حَدَّثَنِي يَحْيَى بْنُ يُوسُفَ، أَخْبَرَنَا أَبُو بَكْرٍ، عَنْ أَبِي حَصِينٍ، عَنْ أَبِي صَالِحٍ، عَنْ أَبِي هُرَيْرَةَ ـ رضى الله عنه ـ قَالَ قَالَ رَسُولُ اللَّهِ صلى الله عليه وسلم ‏"‏ تَعِسَ عَبْدُ الدِّينَارِ وَالدِّرْهَمِ وَالْقَطِيفَةِ وَالْخَمِيصَةِ، إِنْ أُعْطِيَ رَضِيَ، وَإِنْ لَمْ يُعْطَ لَمْ يَرْضَ ‏"‏‏.‏
Terjemahan
Narasi Abu Huraira

Rasulullah SAW bersabda, “Binasakanlah hamba Dinar, Dirham, Qatifa (kain lembut tebal), dan Khamisa (pakaian), karena jika dia diberi, dia senang; jika tidak dia tidak puas.” ﷺ

Comment

Teks dan Konteks Hadis

Nabi (ﷺ) bersabda, "Celakalah hamba Dinar, Dirham, Qatifa (kain lembut tebal), dan Khamisa (pakaian), karena jika dia diberi, dia senang; jika tidak, dia tidak puas." (Sahih al-Bukhari 6435)

Hadis yang mendalam ini dari Kitab "Melembutkan Hati (Ar-Riqaq)" dalam Sahih al-Bukhari membahas penyakit spiritual materialisme dan keterikatan duniawi.

Makna Istilah Kunci

Dinar dan Dirham: Ini adalah mata uang emas dan perak pada masa itu, mewakili kekayaan dan harta benda.

Qatifa dan Khamisa: Jenis pakaian mewah, melambangkan keterikatan pada pakaian halus, simbol status, dan kenyamanan duniawi.

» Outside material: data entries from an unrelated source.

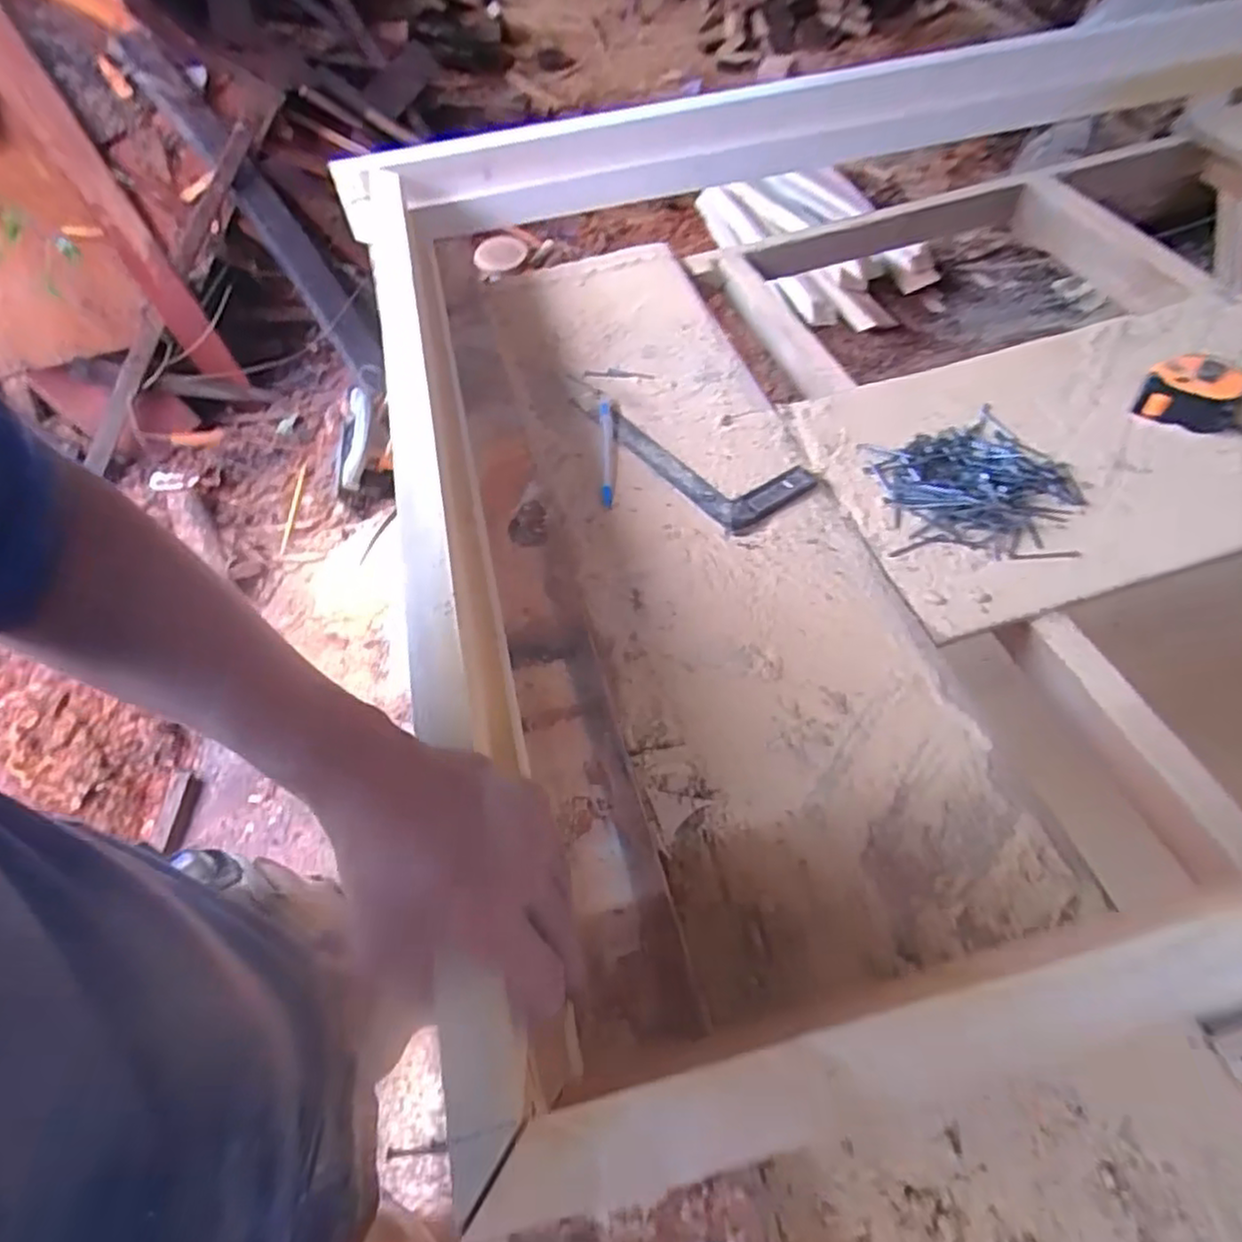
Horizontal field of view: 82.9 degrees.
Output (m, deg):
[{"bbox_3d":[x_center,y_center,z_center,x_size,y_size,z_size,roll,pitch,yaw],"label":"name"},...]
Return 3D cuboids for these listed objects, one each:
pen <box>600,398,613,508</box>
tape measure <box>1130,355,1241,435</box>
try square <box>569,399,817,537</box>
[{"bbox_3d":[-0.014,-0.167,0.681,0.011,0.005,0.152,-4,53,2],"label":"pen"},{"bbox_3d":[0.518,-0.209,0.638,0.079,0.044,0.066,23,58,21],"label":"tape measure"},{"bbox_3d":[0.064,-0.171,0.676,0.101,0.007,0.243,-33,57,-19],"label":"try square"}]

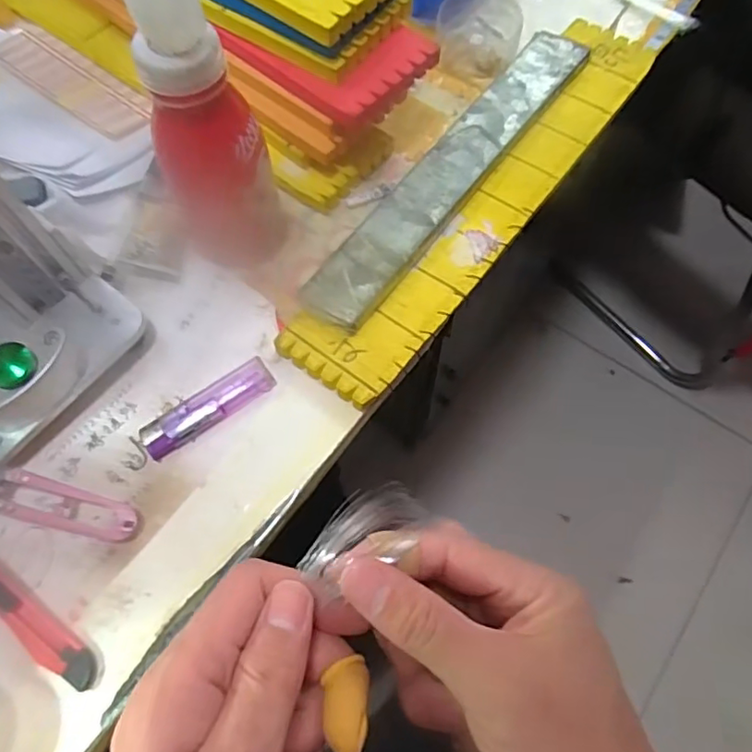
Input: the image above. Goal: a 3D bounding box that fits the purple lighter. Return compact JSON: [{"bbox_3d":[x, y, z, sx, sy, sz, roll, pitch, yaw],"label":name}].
[{"bbox_3d":[-0.092,0.018,0.320,0.076,0.013,0.019,-34,71,-14],"label":"purple lighter"}]

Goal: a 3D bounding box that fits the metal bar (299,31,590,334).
[{"bbox_3d":[0.055,-0.140,0.381,0.041,0.011,0.285,32,69,16],"label":"metal bar"}]

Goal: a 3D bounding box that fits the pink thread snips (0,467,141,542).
[{"bbox_3d":[-0.172,0.064,0.296,0.101,0.020,0.023,13,67,6],"label":"pink thread snips"}]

"Celakalah hamba": Ekspresi kuat yang menunjukkan kehancuran dan kerusakan spiritual, bukan kutukan tetapi peringatan tentang konsekuensi yang tak terhindarkan dari perbudakan semacam itu.

Komentar Ulama

Ibn Hajar al-Asqalani menjelaskan bahwa hadis ini memperingatkan agar tidak menjadi diperbudak oleh hal-hal duniawi, di mana kebahagiaan dan kesedihan seseorang ditentukan oleh perolehan atau kehilangan harta benda.

Al-Qurtubi mencatat bahwa Nabi secara khusus menyebutkan barang-barang ini karena mereka adalah objek keinginan yang paling umum pada zamannya, tetapi prinsipnya berlaku untuk semua keterikatan duniawi.

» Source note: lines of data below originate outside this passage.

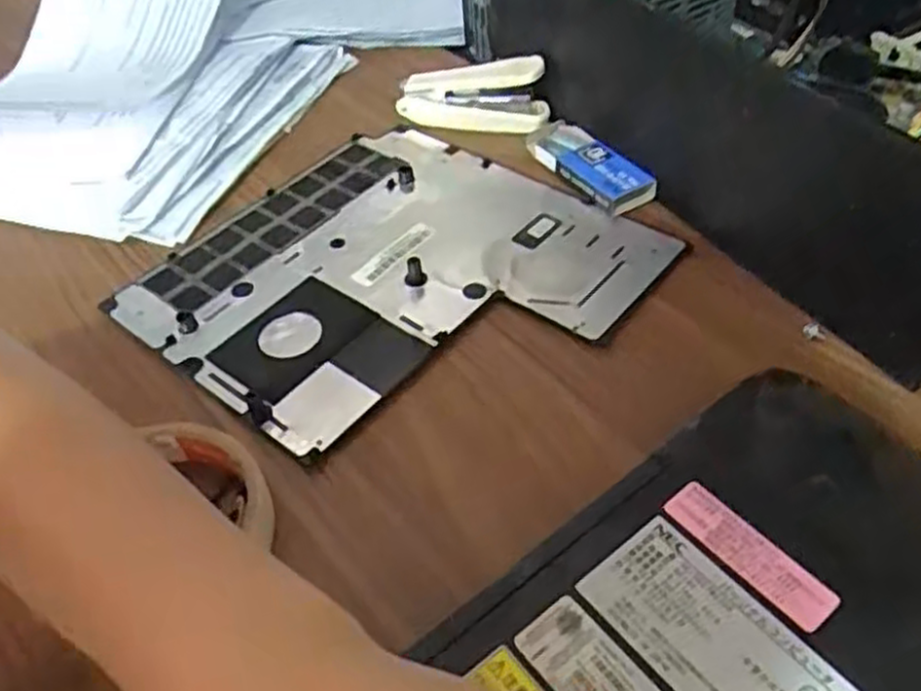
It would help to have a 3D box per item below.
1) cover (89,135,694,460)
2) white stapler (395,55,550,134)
[{"bbox_3d":[-0.036,-0.036,0.396,0.213,0.010,0.205,30,57,27],"label":"cover"},{"bbox_3d":[0.008,-0.153,0.473,0.088,0.039,0.021,7,50,11],"label":"white stapler"}]

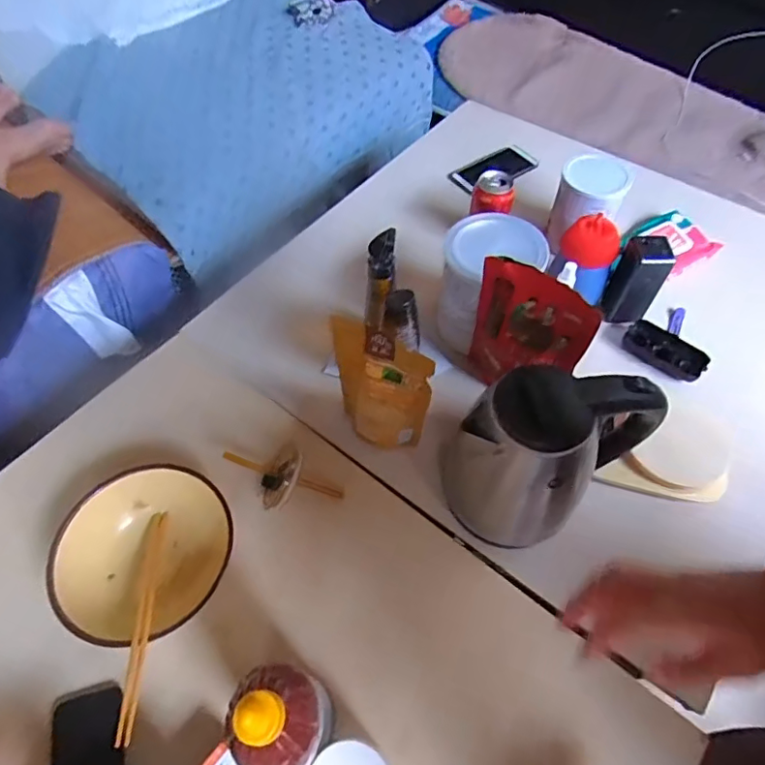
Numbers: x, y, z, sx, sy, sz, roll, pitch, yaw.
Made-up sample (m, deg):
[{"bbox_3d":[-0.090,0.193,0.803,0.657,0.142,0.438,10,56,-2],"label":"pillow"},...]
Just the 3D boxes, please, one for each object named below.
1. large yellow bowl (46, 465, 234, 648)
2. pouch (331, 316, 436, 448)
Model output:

Ibn Rajab al-Hanbali menekankan bahwa hamba sejati adalah orang yang hatinya terikat pada apa yang dia inginkan - jika dia mendapatkannya, dia senang; jika ditolak, dia menjadi marah dan tidak puas dengan ketetapan Allah.

Implikasi Spiritual

Hadis ini mengajarkan bahwa ibadah sejati memerlukan pembebasan hati dari perbudakan kepada apa pun selain Allah. Ketika harta benda mengendalikan keadaan emosional seseorang, mereka secara efektif telah menjadi tuhan seseorang.

Ulama Ibn al-Qayyim menyatakan bahwa perbudakan spiritual ini terwujud dalam kecemasan konstan, ketidakpuasan, dan ketidaksyukuran - kebalikan dari kepuasan (qana'ah) dan kepercayaan pada Allah yang menjadi ciri orang beriman.

Hadis ini tidak melarang memiliki kekayaan, tetapi memperingatkan terhadap keterikatan hati padanya. Ujiannya adalah apakah seseorang tetap puas dan bersyukur kepada Allah terlepas dari apa yang dimilikinya.

Aplikasi Praktis

Ulama menasihati pemeriksaan diri secara teratur: Apakah kebahagiaan saya bergantung pada memperoleh hal-hal baru? Apakah kekecewaan dalam urusan duniawi mempengaruhi ibadah dan hubungan saya dengan Allah?

Obatnya termasuk: meningkatkan ingatan akan kematian dan akhirat, mempraktikkan sedekah sukarela, merenungkan sifat sementara kehidupan duniawi, dan menumbuhkan rasa syukur atas apa yang sudah dimiliki.

Seperti yang dicatat Imam al-Ghazali, orang yang benar-benar bebas adalah orang yang menggunakan sarana duniawi sebagai alat untuk tujuan yang lebih tinggi, bukan sebagai tujuan itu sendiri yang memperbudak hati.